> _SELECTED EXCERPT_:

________________________________________

ContractsCounsel is a legal marketplace that helps clients to find lawyers for a range of productised needs. It’s also a great move towards ending the information asymmetry of the legal market. Its secret sauce is how it has collected data on what prices its lawyer members offer, providing buyers now with a clear median price and a comparison to Big Law rates so that they can make a more objective choice.
Take a look at the image below. It shows the median price for an employment contract in New York on the platform.
Or, as Ray Allen, founder of ContractsCounsel explained: ‘The pricing and project details section on our site will allow you to find document and task types, and show you our median bid data, with the number of bids reported. We’re starting with roughly 90 doc types and this number will also grow.’
Artificial Lawyer was intrigued. It’s often said that pricing legal work is tough – but Allen has done it and done it very transparently as well. So, this site put some questions to him about the platform.
– Why choose the median price? (i.e. rather than the mean or modal average?)
We chose the median price since it will be closer to what the user will experience on the platform. Bid distribution curves are right-skewed since outliers are typically higher bids, which drives the mean up. We want to show data that will set user expectations well so we can deliver on those expectations.
More on pricing – on the surface, there seems to be a high degree of pricing variance – though I think it requires a bit more thought than just what the numbers say. For example, 59% of projects have a bid spread of over 2x (highest bid is over 2x the lowest bid) and 32% of projects have a bid spread of over 3x. In thinking about this, it isn’t surprising since most lawyers price flat-fee projects based on how many hours they believe a project will take them to complete. One lawyer may think it will take them 2 hours to complete an assignment ($500 at $250 per hour) because they already have a good template or good knowledge on the type of work, while another may think 5 hours to complete ($1,250 at $250 per hour) if they think they will need to do a bit of research and draft from scratch.
Certain types of technology (i.e. doc automation technology) can also reduce drafting time for lawyers, which can make them more competitive while still realizing a high hourly rate based on their actual time spent. We know some lawyers participating in our marketplace use these types of technologies or have invested a lot of time in setting up a good template bank to pull from. We want to eventually build these types of technology offerings to provide to lawyers working on our platform to make them more efficient which may lead to a higher realized hourly rate and more affordable rates for consumers.

________________________________________

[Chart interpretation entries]

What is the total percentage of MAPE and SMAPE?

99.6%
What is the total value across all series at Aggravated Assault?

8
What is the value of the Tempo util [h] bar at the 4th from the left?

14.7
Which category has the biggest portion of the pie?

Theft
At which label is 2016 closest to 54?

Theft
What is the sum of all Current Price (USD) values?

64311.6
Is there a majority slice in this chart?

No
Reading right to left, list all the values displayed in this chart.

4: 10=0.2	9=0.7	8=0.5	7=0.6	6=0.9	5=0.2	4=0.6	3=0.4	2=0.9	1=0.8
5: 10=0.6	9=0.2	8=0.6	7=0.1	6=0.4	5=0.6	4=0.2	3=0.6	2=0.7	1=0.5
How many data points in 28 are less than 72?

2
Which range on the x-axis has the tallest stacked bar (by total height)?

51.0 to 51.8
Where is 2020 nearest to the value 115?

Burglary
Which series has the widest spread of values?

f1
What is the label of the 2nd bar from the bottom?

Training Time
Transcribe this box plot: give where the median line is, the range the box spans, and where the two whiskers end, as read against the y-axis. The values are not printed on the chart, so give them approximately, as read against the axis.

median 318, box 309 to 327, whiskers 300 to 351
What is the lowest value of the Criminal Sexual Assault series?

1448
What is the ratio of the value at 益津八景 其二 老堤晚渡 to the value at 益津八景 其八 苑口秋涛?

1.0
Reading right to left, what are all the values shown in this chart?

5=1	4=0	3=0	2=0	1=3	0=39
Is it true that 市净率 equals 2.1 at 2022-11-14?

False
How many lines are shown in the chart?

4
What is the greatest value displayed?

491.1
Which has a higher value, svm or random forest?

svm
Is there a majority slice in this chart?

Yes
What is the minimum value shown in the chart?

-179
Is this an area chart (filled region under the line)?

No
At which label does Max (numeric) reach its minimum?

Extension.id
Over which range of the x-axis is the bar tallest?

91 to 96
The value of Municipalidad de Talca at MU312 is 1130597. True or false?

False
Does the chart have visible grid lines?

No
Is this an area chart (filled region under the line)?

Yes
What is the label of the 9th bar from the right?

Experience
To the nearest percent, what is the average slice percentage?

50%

________________________________________

> _ABOUT THIS TASK_: Set down the passage of the ContractsCounsel article, everything from "ContractsCounsel is a" down to "more objective choice.", word for word.

> _OUTPUT FOR THIS EXERCISE_:
ContractsCounsel is a legal marketplace that helps clients to find lawyers for a range of productised needs. It’s also a great move towards ending the information asymmetry of the legal market. Its secret sauce is how it has collected data on what prices its lawyer members offer, providing buyers now with a clear median price and a comparison to Big Law rates so that they can make a more objective choice.